Data Sharing with Endogenous Choices over Differential Privacy Levels
Raef Bassily, Kate Donahue, Diptangshu Sen, Annuo Zhao, Juba Ziani
TL;DR
This paper models decentralized data sharing under differential privacy where agents incur heterogeneous privacy costs and choose both participation and privacy levels endogenously. It introduces two stability notions (Nash and robust) and compares fully decentralized outcomes to a centralized social optimum benchmark, deriving closed-form solutions for centralization and analyzing equilibrium existence and structure under various privacy-cost regimes parameterized by $\alpha$. The results show that decentralization can yield nontrivial accuracy improvements only when privacy costs decrease sufficiently with coalition size ( $\alpha< -\tfrac{1}{2}$ ), but even then efficiency losses persist due to overly conservative privacy choices and stability constraints.

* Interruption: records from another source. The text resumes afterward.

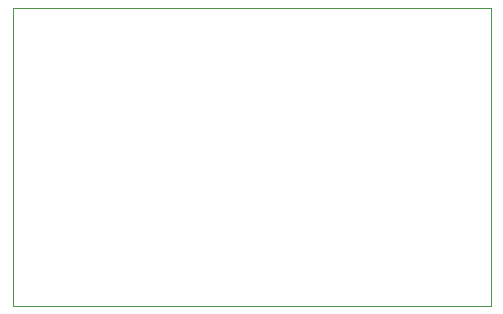
<source format=gbr>
%TF.GenerationSoftware,KiCad,Pcbnew,(6.0.9)*%
%TF.CreationDate,2023-03-03T16:49:01+05:30*%
%TF.ProjectId,CTFWR,43544657-522e-46b6-9963-61645f706362,V0.1*%
%TF.SameCoordinates,Original*%
%TF.FileFunction,Profile,NP*%
%FSLAX46Y46*%
G04 Gerber Fmt 4.6, Leading zero omitted, Abs format (unit mm)*
G04 Created by KiCad (PCBNEW (6.0.9)) date 2023-03-03 16:49:01*
%MOMM*%
%LPD*%
G01*
G04 APERTURE LIST*
%TA.AperFunction,Profile*%
%ADD10C,0.100000*%
%TD*%
G04 APERTURE END LIST*
D10*
X24800000Y-42800000D02*
X65300000Y-42800000D01*
X65300000Y-42800000D02*
X65300000Y-68000000D01*
X65300000Y-68000000D02*
X24800000Y-68000000D01*
X24800000Y-68000000D02*
X24800000Y-42800000D01*
M02*

</source>
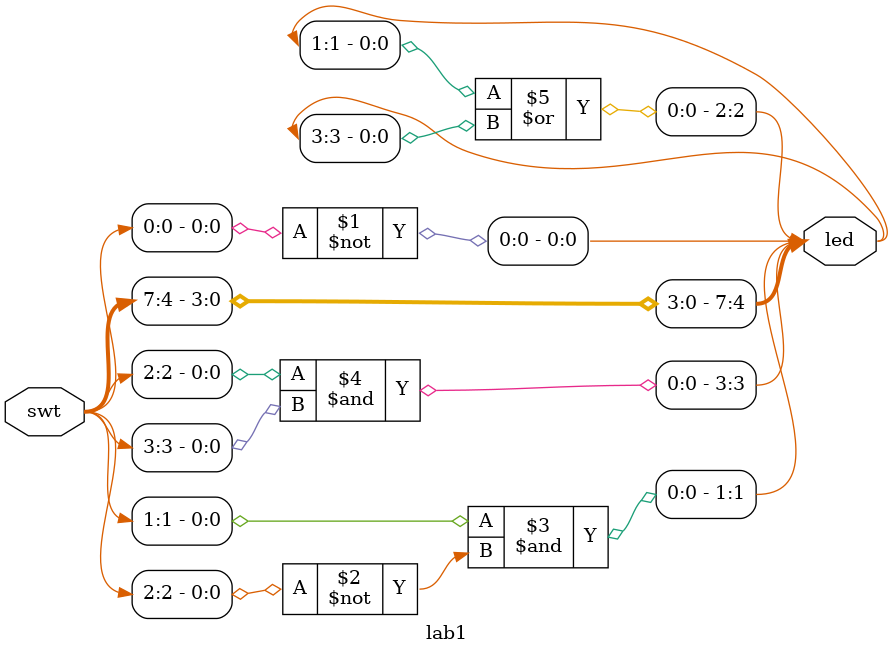
<source format=v>
`timescale 1ns / 1ps


module lab1(
    input [7:0] swt,
     output [7:0] led
    );
(* mark_debug = "TRUE" *) wire [7:0] swt;   
    assign led[0] = ~swt[0];
    assign led[1] = swt[1] & ~swt[2];
    assign led[3] = swt[2] & swt[3];
    assign led[2] = led[1] | led[3];
    
    assign led[7:4] = swt[7:4];
    
endmodule

</source>
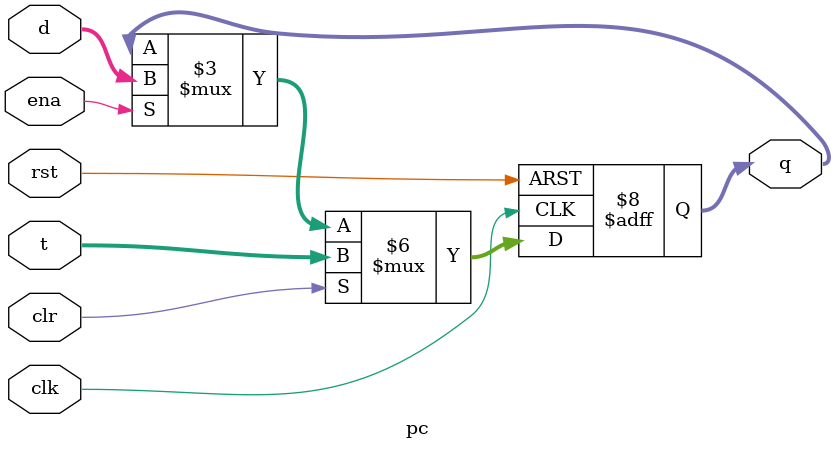
<source format=v>
`timescale 1ns / 1ps

module pc #(parameter WIDTH=8)(
	input wire clk,rst,ena,clr,
	input wire[WIDTH-1:0] t,
	input wire[WIDTH-1:0] d,
	output reg [WIDTH-1:0] q
);
	initial begin
		q<=32'hbfc00000;  //地址初始化
	end
	always @(posedge clk,posedge rst) begin
		if(rst) begin
		    q<=32'hbfc00000;
		end else if(clr) begin
            q <= t;
        end else if(ena) begin
			q <= d;
		end
	end
endmodule

</source>
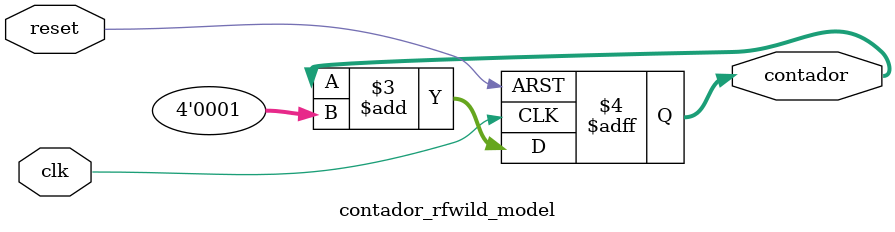
<source format=sv>
`timescale 1ps/1ps
module contador_rfwild_model(input clk,input reset, output logic [3:0] contador);

always_ff @(posedge clk or negedge reset)
  if (~reset)
    contador<=4'd0;
  else
    contador<=contador+4'd1;

endmodule 



</source>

The work provides explicit bounds on the Price of Stability for social cost and estimator variance and highlights fundamental trade-offs between decentralization, privacy, coalition size, and estimator accuracy with implications for data cooperatives and privacy-aware data sharing platforms.
Abstract
We study coalition formation for data sharing under differential privacy when agents have heterogeneous privacy costs. Each agent holds a sensitive data point and decides whether to participate in a data-sharing coalition and how much noise to add to their data. Privacy choices induce a fundamental trade-off: higher privacy reduces individual data-sharing costs but degrades data utility and statistical accuracy for the coalition. These choices generate externalities across agents, making both participation and privacy levels strategic. Our goal is to understand which coalitions are stable, how privacy choices shape equilibrium outcomes, and how decentralized data sharing compares to a centralized, socially optimal benchmark. We provide a comprehensive equilibrium analysis across a broad range of privacy-cost regimes, from decreasing costs (e.g., privacy amplification from pooling data) to increasing costs (e.g., greater exposure to privacy attacks in larger coalitions). We first characterize Nash equilibrium coalitions with endogenous privacy levels and show that equilibria may fail to exist and can be non-monotonic in problem parameters. We also introduce a weaker equilibrium notion called robust equilibrium (that allows more widespread equilibrium existence by equipping existing players in the coalition with the power to prevent or veto external players from joining) and fully characterize such equilibria. Finally, we analyze, for both Nash and robust equilibria, the efficiency relative to the social optimum in terms of social welfare and estimator accuracy. We derive bounds that depend sharply on the number of players, properties of the cost profile and how privacy costs scale with coalition size.